# START OF Input records
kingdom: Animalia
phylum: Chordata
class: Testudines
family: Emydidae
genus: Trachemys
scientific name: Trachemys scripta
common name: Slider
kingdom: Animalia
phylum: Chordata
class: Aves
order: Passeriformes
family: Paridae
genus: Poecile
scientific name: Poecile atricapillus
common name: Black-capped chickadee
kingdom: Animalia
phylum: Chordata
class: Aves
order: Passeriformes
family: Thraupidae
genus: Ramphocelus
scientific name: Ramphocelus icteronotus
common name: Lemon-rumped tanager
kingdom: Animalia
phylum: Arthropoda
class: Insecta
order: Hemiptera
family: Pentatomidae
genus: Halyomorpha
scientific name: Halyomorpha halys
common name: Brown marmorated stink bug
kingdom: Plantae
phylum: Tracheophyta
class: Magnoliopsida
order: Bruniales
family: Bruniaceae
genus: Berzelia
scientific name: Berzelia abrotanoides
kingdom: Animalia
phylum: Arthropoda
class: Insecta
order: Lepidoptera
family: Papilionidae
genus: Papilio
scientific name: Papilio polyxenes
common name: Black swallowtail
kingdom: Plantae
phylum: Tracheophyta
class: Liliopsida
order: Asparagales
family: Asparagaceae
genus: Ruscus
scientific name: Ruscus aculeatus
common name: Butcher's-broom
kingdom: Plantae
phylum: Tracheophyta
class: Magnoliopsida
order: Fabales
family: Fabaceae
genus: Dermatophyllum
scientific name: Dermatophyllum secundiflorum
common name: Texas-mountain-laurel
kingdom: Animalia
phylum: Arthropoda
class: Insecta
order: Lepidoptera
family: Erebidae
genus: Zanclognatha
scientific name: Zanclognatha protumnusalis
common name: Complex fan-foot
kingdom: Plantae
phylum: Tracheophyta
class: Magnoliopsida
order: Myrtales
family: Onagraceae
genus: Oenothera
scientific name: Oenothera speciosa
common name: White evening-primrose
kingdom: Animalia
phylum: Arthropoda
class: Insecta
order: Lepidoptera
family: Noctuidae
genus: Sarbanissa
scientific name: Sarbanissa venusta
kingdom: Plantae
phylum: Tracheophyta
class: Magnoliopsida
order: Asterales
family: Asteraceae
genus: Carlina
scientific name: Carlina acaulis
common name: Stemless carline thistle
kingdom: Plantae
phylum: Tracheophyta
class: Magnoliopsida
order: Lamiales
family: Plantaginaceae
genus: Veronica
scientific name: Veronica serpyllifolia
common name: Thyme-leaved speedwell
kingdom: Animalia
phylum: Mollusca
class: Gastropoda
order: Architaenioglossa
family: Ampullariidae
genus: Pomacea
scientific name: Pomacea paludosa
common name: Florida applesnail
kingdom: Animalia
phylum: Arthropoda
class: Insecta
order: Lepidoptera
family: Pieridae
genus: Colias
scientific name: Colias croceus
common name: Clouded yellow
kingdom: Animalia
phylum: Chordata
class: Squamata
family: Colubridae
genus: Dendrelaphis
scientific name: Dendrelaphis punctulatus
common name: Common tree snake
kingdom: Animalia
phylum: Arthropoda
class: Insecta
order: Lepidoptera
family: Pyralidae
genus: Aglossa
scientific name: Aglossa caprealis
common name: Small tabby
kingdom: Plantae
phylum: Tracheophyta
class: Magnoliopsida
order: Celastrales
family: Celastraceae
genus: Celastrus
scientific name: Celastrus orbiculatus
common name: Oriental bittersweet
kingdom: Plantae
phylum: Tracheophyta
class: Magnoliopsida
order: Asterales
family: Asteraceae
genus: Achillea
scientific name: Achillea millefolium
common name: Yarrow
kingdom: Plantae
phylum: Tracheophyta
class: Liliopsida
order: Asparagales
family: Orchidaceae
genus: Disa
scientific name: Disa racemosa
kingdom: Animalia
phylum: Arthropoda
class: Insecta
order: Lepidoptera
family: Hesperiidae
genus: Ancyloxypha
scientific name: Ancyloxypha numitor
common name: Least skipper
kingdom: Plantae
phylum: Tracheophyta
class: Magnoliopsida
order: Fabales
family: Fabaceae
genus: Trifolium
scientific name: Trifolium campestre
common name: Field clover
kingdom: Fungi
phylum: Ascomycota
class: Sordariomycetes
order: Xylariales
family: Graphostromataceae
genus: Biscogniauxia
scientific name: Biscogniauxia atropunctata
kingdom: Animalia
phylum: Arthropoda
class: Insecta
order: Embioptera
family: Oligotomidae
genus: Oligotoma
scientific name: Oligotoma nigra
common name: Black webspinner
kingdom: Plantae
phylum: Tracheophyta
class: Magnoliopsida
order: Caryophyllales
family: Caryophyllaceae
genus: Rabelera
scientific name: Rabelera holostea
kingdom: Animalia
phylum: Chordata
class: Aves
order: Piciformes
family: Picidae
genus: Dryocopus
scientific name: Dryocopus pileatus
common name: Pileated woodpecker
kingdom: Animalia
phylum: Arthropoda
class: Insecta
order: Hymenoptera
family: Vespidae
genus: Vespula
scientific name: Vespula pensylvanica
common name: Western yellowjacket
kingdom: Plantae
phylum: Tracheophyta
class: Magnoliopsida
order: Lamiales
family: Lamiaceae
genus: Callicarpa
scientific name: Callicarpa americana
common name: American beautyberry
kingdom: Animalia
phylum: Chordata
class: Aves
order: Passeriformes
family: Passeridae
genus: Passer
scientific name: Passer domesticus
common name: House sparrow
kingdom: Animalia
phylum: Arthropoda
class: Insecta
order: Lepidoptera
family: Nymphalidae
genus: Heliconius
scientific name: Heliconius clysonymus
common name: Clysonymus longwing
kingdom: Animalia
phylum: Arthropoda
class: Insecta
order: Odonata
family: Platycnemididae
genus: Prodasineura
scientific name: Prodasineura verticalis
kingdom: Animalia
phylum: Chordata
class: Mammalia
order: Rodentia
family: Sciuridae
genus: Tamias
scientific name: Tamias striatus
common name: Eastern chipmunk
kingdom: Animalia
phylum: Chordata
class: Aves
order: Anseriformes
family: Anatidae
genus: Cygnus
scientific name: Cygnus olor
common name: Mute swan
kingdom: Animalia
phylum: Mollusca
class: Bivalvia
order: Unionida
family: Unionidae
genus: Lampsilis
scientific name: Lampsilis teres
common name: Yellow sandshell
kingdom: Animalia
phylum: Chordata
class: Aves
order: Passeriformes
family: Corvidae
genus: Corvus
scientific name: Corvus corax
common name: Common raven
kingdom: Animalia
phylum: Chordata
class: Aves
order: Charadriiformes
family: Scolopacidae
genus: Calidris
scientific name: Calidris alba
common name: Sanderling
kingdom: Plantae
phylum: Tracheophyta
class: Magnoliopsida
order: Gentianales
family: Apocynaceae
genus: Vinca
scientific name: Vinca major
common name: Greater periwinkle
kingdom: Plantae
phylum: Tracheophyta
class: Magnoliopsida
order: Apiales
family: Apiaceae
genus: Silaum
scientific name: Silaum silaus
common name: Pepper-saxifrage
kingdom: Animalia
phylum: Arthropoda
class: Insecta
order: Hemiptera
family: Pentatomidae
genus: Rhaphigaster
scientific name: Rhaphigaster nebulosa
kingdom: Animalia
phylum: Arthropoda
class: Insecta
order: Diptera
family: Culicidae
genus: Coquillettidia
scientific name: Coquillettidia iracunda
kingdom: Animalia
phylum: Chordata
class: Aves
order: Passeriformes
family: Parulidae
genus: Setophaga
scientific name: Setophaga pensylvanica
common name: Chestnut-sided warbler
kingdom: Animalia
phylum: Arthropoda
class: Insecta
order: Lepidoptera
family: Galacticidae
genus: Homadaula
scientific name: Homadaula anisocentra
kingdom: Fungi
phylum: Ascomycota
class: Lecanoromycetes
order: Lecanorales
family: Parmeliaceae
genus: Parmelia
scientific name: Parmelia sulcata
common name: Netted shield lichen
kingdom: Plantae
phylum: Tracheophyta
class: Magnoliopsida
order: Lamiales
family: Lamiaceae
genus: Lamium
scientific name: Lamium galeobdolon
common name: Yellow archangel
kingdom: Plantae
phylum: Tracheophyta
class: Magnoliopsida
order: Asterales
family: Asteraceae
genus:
# END OF Input records
Starting with the line that contains "family: Onagraceae" and going on through the line that contains "genus: Aglossa", rewrite only those lines, replacing "common name" with "vernacular name" and leaving everything else unchanged.

Correct answer:
family: Onagraceae
genus: Oenothera
scientific name: Oenothera speciosa
vernacular name: White evening-primrose
kingdom: Animalia
phylum: Arthropoda
class: Insecta
order: Lepidoptera
family: Noctuidae
genus: Sarbanissa
scientific name: Sarbanissa venusta
kingdom: Plantae
phylum: Tracheophyta
class: Magnoliopsida
order: Asterales
family: Asteraceae
genus: Carlina
scientific name: Carlina acaulis
vernacular name: Stemless carline thistle
kingdom: Plantae
phylum: Tracheophyta
class: Magnoliopsida
order: Lamiales
family: Plantaginaceae
genus: Veronica
scientific name: Veronica serpyllifolia
vernacular name: Thyme-leaved speedwell
kingdom: Animalia
phylum: Mollusca
class: Gastropoda
order: Architaenioglossa
family: Ampullariidae
genus: Pomacea
scientific name: Pomacea paludosa
vernacular name: Florida applesnail
kingdom: Animalia
phylum: Arthropoda
class: Insecta
order: Lepidoptera
family: Pieridae
genus: Colias
scientific name: Colias croceus
vernacular name: Clouded yellow
kingdom: Animalia
phylum: Chordata
class: Squamata
family: Colubridae
genus: Dendrelaphis
scientific name: Dendrelaphis punctulatus
vernacular name: Common tree snake
kingdom: Animalia
phylum: Arthropoda
class: Insecta
order: Lepidoptera
family: Pyralidae
genus: Aglossa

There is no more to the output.